The main problem with playing older games in a modern media-hardware environment is the screen. You've got the problem that lots of them look worse, or even outright wrong (see: transparency-layering effects on things like Sonic the Hedgehog) on anything but a real CRT without some serious shader work. This is also true of older TV shows, to some extent, incidentally, especially if the only sources available are things like broadcast rips.
Then problem #2 with the display (mostly) is latency. Those CRTs were fast. Even 50ms of rendering latency is noticeable on a some of the console games that require very-precise input timing.
You get emulation latency (this may avoid that by using ASICs, at least); input latency above what the original hardware had, if you're not using the real thing (bluetooth...); any picture-conversion latency (this might avoid that, but I wouldn't bet on it) to digitize the signal into HDMI if you're working with real hardware with analog outputs; TVs that struggle to get under 50ms of latency, especially without making the picture look a ton worse; and then shader-induced latency if you're trying to make it look semi-correct. Like, getting it down to where it doesn't feel wrong is tricky as hell.
If you can run RetroArch at 240 Hz on an OLED in "game mode", you can use CRT Beam Simulation to get pretty close to the CRT feel for motion https://blurbusters.com/crt-simulation-in-a-gpu-shader-looks...
If you have an HDR TV, preferably OLED, and miss the CRT look, check out the RetroTink 4K https://www.retrotink.com/
Latency has improved in the last decade or so but yes, it is still off.
As John Carmack said once, we can send a data packet across the atlantic faster than we can get a pixel out the back of a computer nowadays.
50ms latency would be extremely rough for games heavily reliant on frame perfect timing and lightning fast reflexes. I can't imagine playing Mike Tyson's Punchout for the NES with that kind of lag.
I now own a QD OLED that has a processing+display latency of 1.21 ms in 240hz, 1.83 in 60hz, and an unfortunate 7ms with 120hz + black frame insertion.
Displays are no longer the problem anymore, we're back to CRT speeds again.
That's a predictable response, but I think you need to keep up with the times. Modern gaming rigs can do single digit ms click-to-photon latency in hugely complex game engines that have fullscreen shaders, which this thing won't have.
If you're really concerned with the latency, use a modern gaming display and a sub-frame latency retro scaler (if it won't have a builtin one).
>transparency-layering effects on things like Sonic the Hedgehog
That only worked because they expected to run over composite. Arcade cabinets used RGB which doesn't have the bandwidth limitations of composite.
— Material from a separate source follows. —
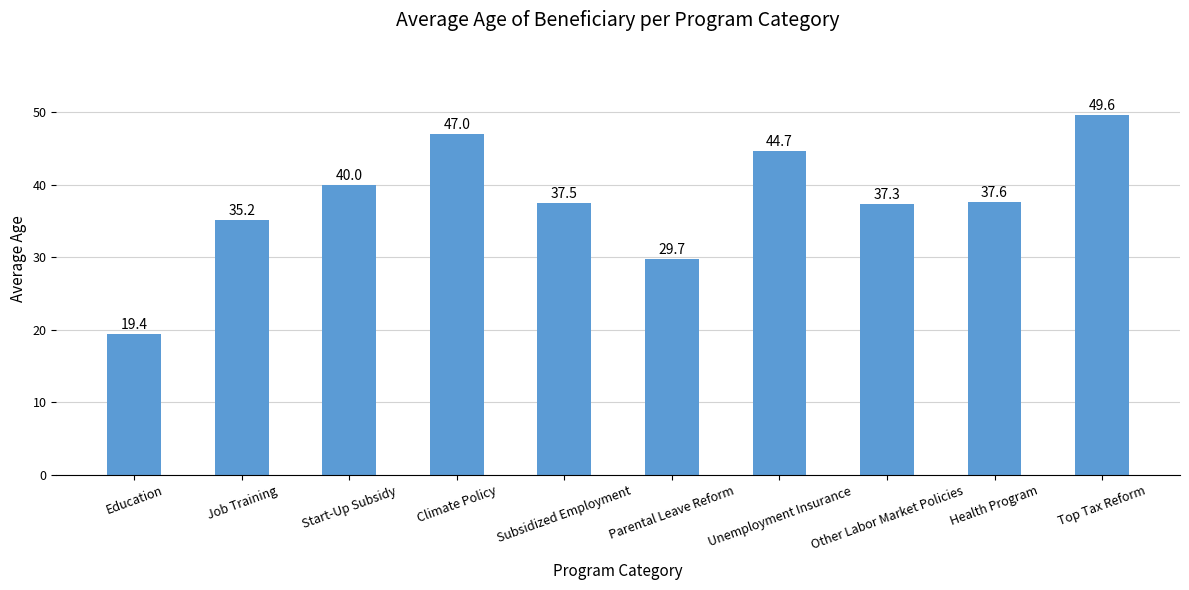

The value at Education is 9.4. True or false?

False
Metal Slug and Garou looked fine-ish with 25% scanlines on LCD screens and 50% on PC CRT's.
>or even outright wrong (see: transparency-layering effects on things like Sonic the Hedgehog)
If you're talking about the waterfalls, I'm not convinced blurring was necessary or intended. RGB support was rare in televisions in the USA, but it was common in PAL regions via a SCART cable, and the Mega Drive had native RGB output. Furthermore, the waterfalls are drawn as vertical lines, which I interpret as representing individual streams of water. If it was purely a pseudo-transparency effect it would make more sense to use a checkerboard pattern, e.g. as in the spotlight effect in Streets of Rage 2.
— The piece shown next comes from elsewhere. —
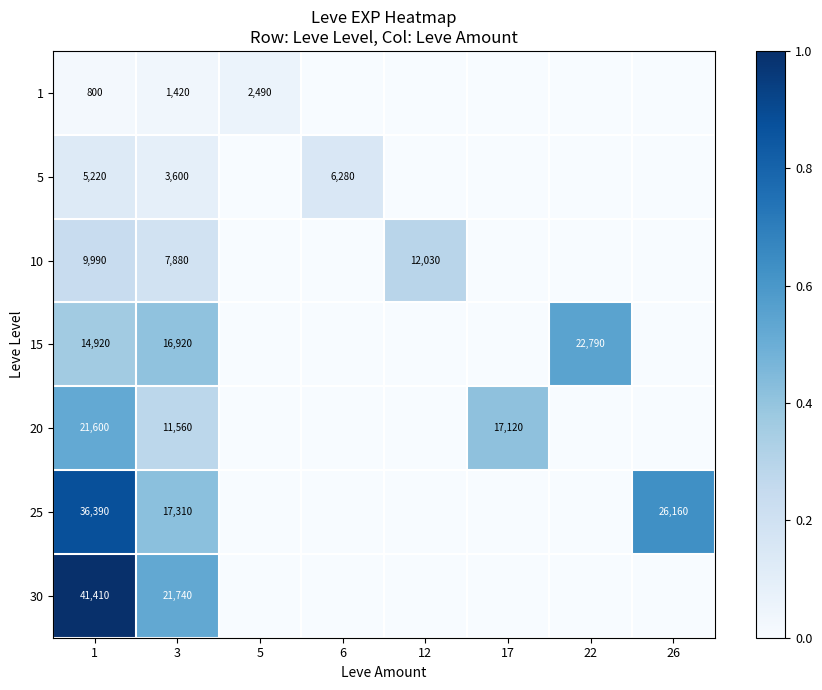

What is the total value across all series at 1?

130330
50ms is pretty high, even by LCD standards. I have one of those MiSTer Laggy measuring things, and when I have my cheap Vizio TV in "Game Mode" the latency is around 24ms, a little lower on the top of the screen and a little higher on the bottom, but still considerably lower than 50ms. Moreover, I think that OLEDs can get less than 10ms nowadays (though I do not have one to test at this moment). Since most retro games ran around 60fps, so about 17ms, we're talking about 1.5 frames of latency for the LCD, and about half a frame of latency for an OLED.
With something like the MiSTer, you can also enable high speed USB polling, which I believe is roughly 1000hz. My understanding is that it doesn't work with all controllers, but it has worked with all the controllers I have tried it with.
The composite video artifacts are definitely noticeable though; I noticed the weirdness of the waterfalls in Sonic when I was playing it recently. It doesn't bother me that much but I could see why it bothers other people.